-- begin --
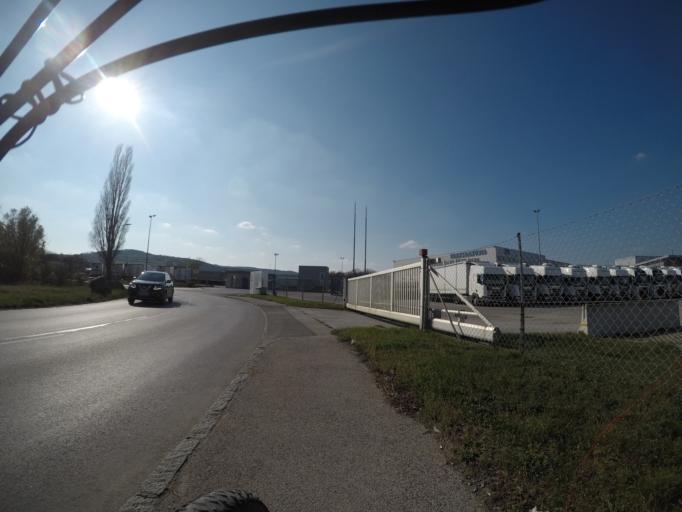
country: AT
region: Lower Austria
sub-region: Politischer Bezirk Modling
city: Neu-Guntramsdorf
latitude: 48.0692
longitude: 16.3156
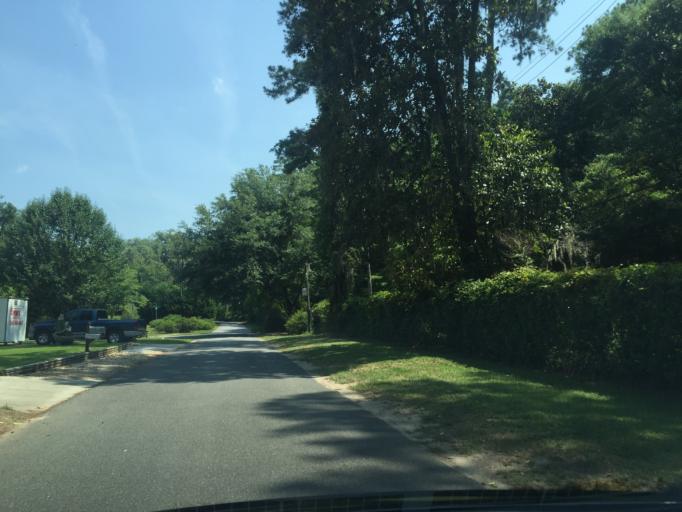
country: US
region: Georgia
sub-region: Chatham County
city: Montgomery
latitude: 31.9657
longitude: -81.1262
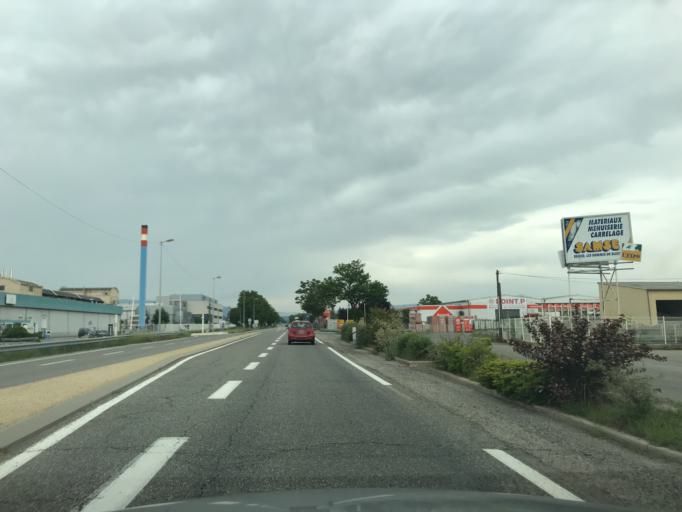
-- end --
### GOAL
Please reproduce every line of the records above word for word, omitting the pictures.

### THE ANSWER
country: AT
region: Lower Austria
sub-region: Politischer Bezirk Modling
city: Neu-Guntramsdorf
latitude: 48.0692
longitude: 16.3156
country: US
region: Georgia
sub-region: Chatham County
city: Montgomery
latitude: 31.9657
longitude: -81.1262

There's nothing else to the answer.